Collected data:
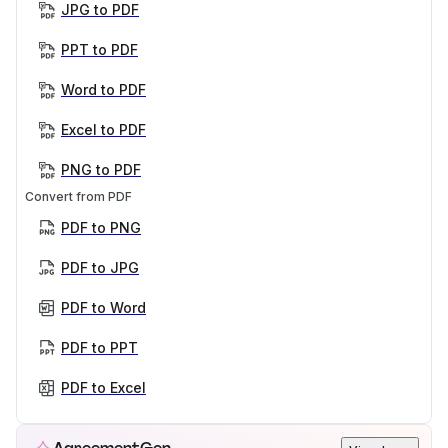
JPG to PDF
PPT to PDF
Word to PDF
Excel to PDF
PNG to PDF
Convert from PDF
PDF to PNG
PDF to JPG
PDF to Word
PDF to PPT
PDF to Excel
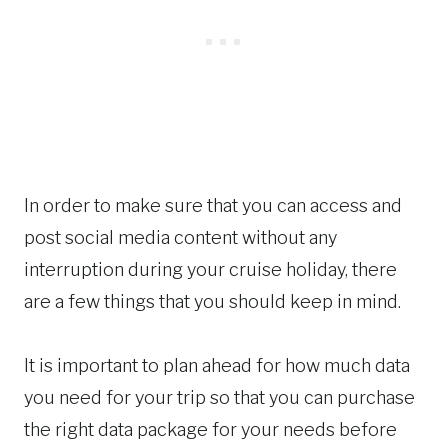
In order to make sure that you can access and
post social media content without any
interruption during your cruise holiday, there
are a few things that you should keep in mind.
It is important to plan ahead for how much data
you need for your trip so that you can purchase
the right data package for your needs before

> Problem requirements
State how many lines in the items above contain the string "that", treating uppercase and lowercase as different. Give only the number.

> Task answer
3